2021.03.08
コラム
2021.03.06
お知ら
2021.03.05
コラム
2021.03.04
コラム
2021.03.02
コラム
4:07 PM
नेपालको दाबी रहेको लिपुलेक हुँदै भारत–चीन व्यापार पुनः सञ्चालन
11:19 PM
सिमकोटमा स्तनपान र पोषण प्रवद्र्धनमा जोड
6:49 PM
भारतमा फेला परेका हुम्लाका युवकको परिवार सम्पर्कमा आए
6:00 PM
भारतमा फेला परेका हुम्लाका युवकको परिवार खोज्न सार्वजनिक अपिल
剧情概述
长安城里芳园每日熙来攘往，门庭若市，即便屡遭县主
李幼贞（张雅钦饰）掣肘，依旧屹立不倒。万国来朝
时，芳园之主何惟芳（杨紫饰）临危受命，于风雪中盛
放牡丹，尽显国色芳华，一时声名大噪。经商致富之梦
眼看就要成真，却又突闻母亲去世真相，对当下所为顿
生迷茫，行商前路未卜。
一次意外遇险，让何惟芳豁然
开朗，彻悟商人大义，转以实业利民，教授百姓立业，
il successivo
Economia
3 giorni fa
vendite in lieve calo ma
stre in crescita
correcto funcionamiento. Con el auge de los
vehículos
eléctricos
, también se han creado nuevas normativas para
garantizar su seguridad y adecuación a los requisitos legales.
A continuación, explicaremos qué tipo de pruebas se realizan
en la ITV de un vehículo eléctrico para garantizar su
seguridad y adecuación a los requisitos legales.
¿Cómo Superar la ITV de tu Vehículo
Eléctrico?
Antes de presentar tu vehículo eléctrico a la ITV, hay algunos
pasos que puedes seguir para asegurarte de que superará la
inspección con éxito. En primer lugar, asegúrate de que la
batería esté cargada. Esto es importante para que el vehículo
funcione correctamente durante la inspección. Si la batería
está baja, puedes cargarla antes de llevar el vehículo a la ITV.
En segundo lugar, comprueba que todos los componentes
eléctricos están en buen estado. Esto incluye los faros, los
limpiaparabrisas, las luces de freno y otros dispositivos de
======
What needs to be done: Write the complete data out, exactly as above.

Task result:
2021.03.08
コラム
2021.03.06
お知ら
2021.03.05
コラム
2021.03.04
コラム
2021.03.02
コラム
4:07 PM
नेपालको दाबी रहेको लिपुलेक हुँदै भारत–चीन व्यापार पुनः सञ्चालन
11:19 PM
सिमकोटमा स्तनपान र पोषण प्रवद्र्धनमा जोड
6:49 PM
भारतमा फेला परेका हुम्लाका युवकको परिवार सम्पर्कमा आए
6:00 PM
भारतमा फेला परेका हुम्लाका युवकको परिवार खोज्न सार्वजनिक अपिल
剧情概述
长安城里芳园每日熙来攘往，门庭若市，即便屡遭县主
李幼贞（张雅钦饰）掣肘，依旧屹立不倒。万国来朝
时，芳园之主何惟芳（杨紫饰）临危受命，于风雪中盛
放牡丹，尽显国色芳华，一时声名大噪。经商致富之梦
眼看就要成真，却又突闻母亲去世真相，对当下所为顿
生迷茫，行商前路未卜。
一次意外遇险，让何惟芳豁然
开朗，彻悟商人大义，转以实业利民，教授百姓立业，
il successivo
Economia
3 giorni fa
vendite in lieve calo ma
stre in crescita
correcto funcionamiento. Con el auge de los
vehículos
eléctricos
, también se han creado nuevas normativas para
garantizar su seguridad y adecuación a los requisitos legales.
A continuación, explicaremos qué tipo de pruebas se realizan
en la ITV de un vehículo eléctrico para garantizar su
seguridad y adecuación a los requisitos legales.
¿Cómo Superar la ITV de tu Vehículo
Eléctrico?
Antes de presentar tu vehículo eléctrico a la ITV, hay algunos
pasos que puedes seguir para asegurarte de que superará la
inspección con éxito. En primer lugar, asegúrate de que la
batería esté cargada. Esto es importante para que el vehículo
funcione correctamente durante la inspección. Si la batería
está baja, puedes cargarla antes de llevar el vehículo a la ITV.
En segundo lugar, comprueba que todos los componentes
eléctricos están en buen estado. Esto incluye los faros, los
limpiaparabrisas, las luces de freno y otros dispositivos de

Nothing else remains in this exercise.